Remind you of anything like all the lessons we said we learned after the crisis about CRAs and market risk pricing? It should. Essentially what Basel is saying now is that the banks they govern can’t be trusted to spot risk but the rating agencies that no one really regulates to this day are the font of forward-looking risk wisdom. And, if they aren’t, market pricing will guide us – a first, especially in these yield-chasing days. In short, banks are bad, regulators can’t make them better, and we must resort to a higher authority. That every bank must then bow down and rise at the same time doesn’t appear to bother Basel even though the wave this correlated risk could create would surely exacerbate systemic stress.

The operational risk-based capital approach to standardization is no better, as I detailed in a memo a few weeks ago. To recap, the Basel proposal sets standardized capital by two indicators – one based on income, which has nothing to do with risk, and another based on the past ten years of operational loss which has nothing to do with losses to come unless a bank is particularly accident-prone and its regulator is still more obtuse.

What about the market-risk capital standards now embodied by Basel in its fundamental review of the trading book (FRTB)? One might say that the FRTB bucks the anti-models mood because it’s based on a model called expected shortfall (ES). In essence, Basel has swapped a model it understands for the old one (value-at-risk or VaR) that it doesn’t like anymore. Presumably, because ES derives from the hand of the regulators, it is purer than VaR and it surely is simpler, at least in some respects. However, it’s never been tested and most banks think it doesn’t really capture their actual risk. Ironically, ES also has a lot of models embedded in it that will even be more challenging to banks and their regulators than VaR because no one has ever used ES and, as noted, it’s never been tested under fire.

Are models susceptible to subterfuge? Of course, but then so is everything else anyone does that’s got money involved with it. Far simpler things than models have gotten banks into way-big trouble. Simple mortgages precipitated the 1980s crisis and old-school commercial real-estate loans did their bit to blast banking in the early 1990s. Barclays blew itself up not due to complex risk models, but rather to simple, old-fashioned thievery. Long-Term Capital Management was a complex institution during the late 1990s, but the systemic risk that forced the Fed to engineer a bail-out wasn’t due to its holdings, but rather to big-bank risk concentrations in this high-flying fund. Up to the day of the financial crisis, most of even the biggest banks (at least the ones that then were banks) had limited exposure to the most complex ends of the subprime mortgage debacle, largely holding this soon-to-be-deadly risk in whole-loan positions or AAA tranches (darn those rating agencies!).
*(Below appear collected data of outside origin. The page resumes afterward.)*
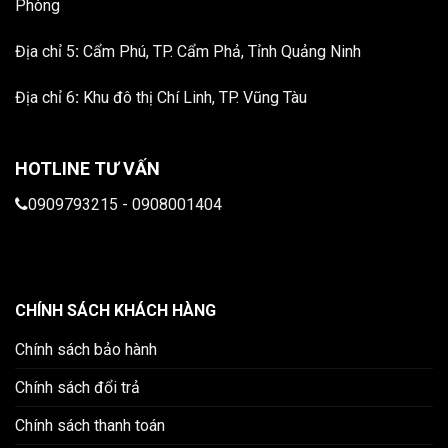
Phòng
Địa chỉ 5
:
Cẩm Phú, TP. Cẩm Phả, Tỉnh Quảng Ninh
Địa chỉ 6
:
Khu đô thị Chí Linh, TP. Vũng Tàu
HOTLINE TƯ VẤN
0909793215
-
0908001404
CHÍNH SÁCH KHÁCH HÀNG
Chính sách bảo hành
Chính sách đổi trả
Chính sách thanh toán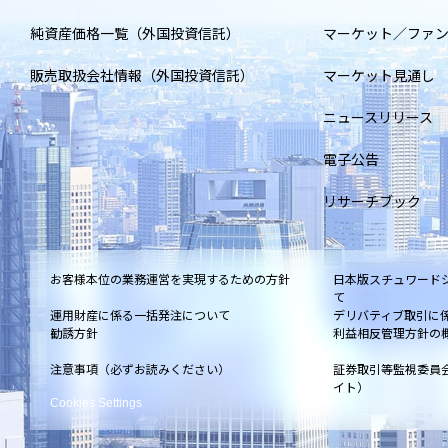
純資産価格一覧（外国投資信託）
マーケット／ファ
販売取扱会社情報（外国投資信託）
マーケット見通し
ニュースリリース
電子公告
リサーチブック
お客様本位の業務運営を実現するための方針
日本版スチュワード
て
運用財産に係る一括発注について
デリバティブ取引に
勧誘方針
利益相反管理方針の
注意事項（必ずお読みください）
証券取引等監視委員
イト）
Cookies Settings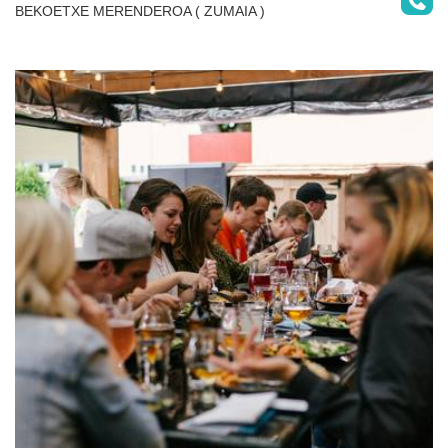
BEKOETXE MERENDEROA ( ZUMAIA )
In short, simple doesn’t mean safe and complex can mean right. The way to tell the difference is not by imposing arbitrary fiats against complexity because the IRB makes the regulators’ heads hurt. It’s by making models better through backtesting, validation, and governance. To be sure, regulators tried this and banks complained about all the burden these requirements imposed – considerable indeed. Bankers failed to see that they had a choice – help regulators understand complexity or learn to live or die by simple edicts that essentially make no sense.

One more point about who loses when models are banned. Regulators are trying to save themselves by skewering models that they despair of supervising, but doing so exposes a fundamental flaw in the fragile framework of global regulatory requirements. The sum total of all of the changes to the risk-based capital rules shows that Basel has gone so far afield from its initial mission as to make itself not an arbiter of meaningful cross-border capital standards, but rather a committee increasingly reconciled to lowest-common-denominator consensus that lends credence to the concept of global capital standards instead of actually making them matter. Basel is used to demanding that banks take tough actions – time for Basel to do the same.